## WHAT NEEDS TO BE DONE
Could you restate all of the records exactly, leaving out the pictures?

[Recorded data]
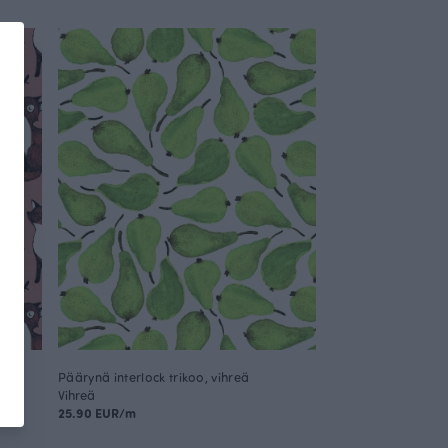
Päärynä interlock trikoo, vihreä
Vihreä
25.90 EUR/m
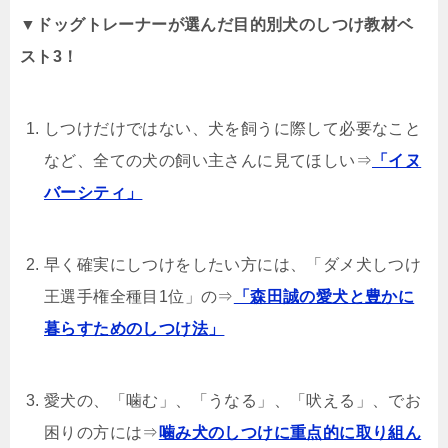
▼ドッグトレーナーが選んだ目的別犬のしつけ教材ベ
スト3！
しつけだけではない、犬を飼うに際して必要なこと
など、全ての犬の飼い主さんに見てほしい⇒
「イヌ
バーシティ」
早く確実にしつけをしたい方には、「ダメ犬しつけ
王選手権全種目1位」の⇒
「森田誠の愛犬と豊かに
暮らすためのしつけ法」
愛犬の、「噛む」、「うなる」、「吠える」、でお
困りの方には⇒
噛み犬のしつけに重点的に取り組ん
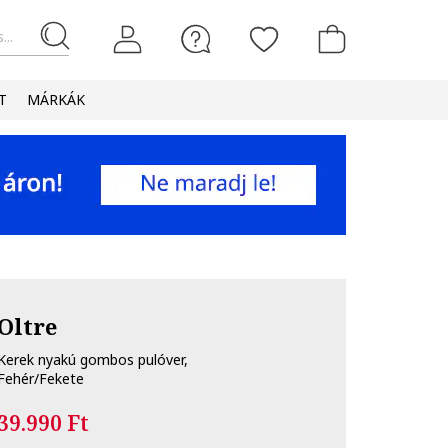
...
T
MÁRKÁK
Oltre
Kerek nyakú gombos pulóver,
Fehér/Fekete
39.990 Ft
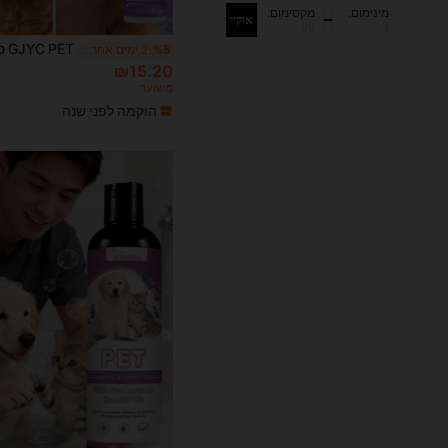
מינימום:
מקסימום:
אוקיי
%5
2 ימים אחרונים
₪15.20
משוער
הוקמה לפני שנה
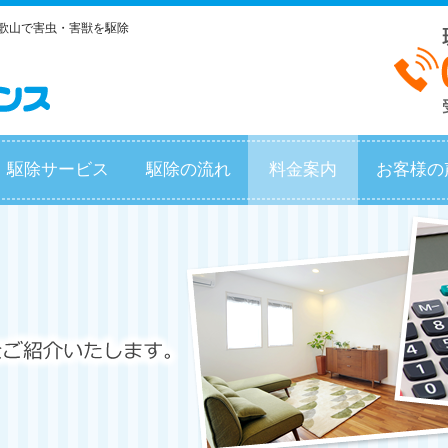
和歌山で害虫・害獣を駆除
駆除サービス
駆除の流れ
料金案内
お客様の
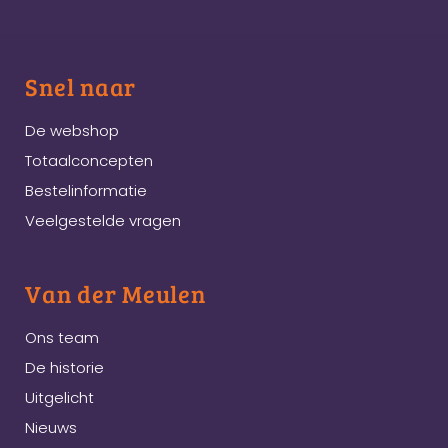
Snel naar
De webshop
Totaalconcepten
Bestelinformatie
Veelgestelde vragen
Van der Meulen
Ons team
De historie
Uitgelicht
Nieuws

## EXPECTED ANSWER
Päärynä interlock trikoo, vihreä
Vihreä
25.90 EUR/m
▼ドッグトレーナーが選んだ目的別犬のしつけ教材ベ
スト3！
しつけだけではない、犬を飼うに際して必要なこと
など、全ての犬の飼い主さんに見てほしい⇒
「イヌ
バーシティ」
早く確実にしつけをしたい方には、「ダメ犬しつけ
王選手権全種目1位」の⇒
「森田誠の愛犬と豊かに
暮らすためのしつけ法」
愛犬の、「噛む」、「うなる」、「吠える」、でお
困りの方には⇒
噛み犬のしつけに重点的に取り組ん
...
T
MÁRKÁK
Oltre
Kerek nyakú gombos pulóver,
Fehér/Fekete
39.990 Ft
מינימום:
מקסימום:
אוקיי
%5
2 ימים אחרונים
₪15.20
משוער
הוקמה לפני שנה
和歌山で害虫・害獣を駆除
駆除サービス
駆除の流れ
料金案内
お客様の
Snel naar
De webshop
Totaalconcepten
Bestelinformatie
Veelgestelde vragen
Van der Meulen
Ons team
De historie
Uitgelicht
Nieuws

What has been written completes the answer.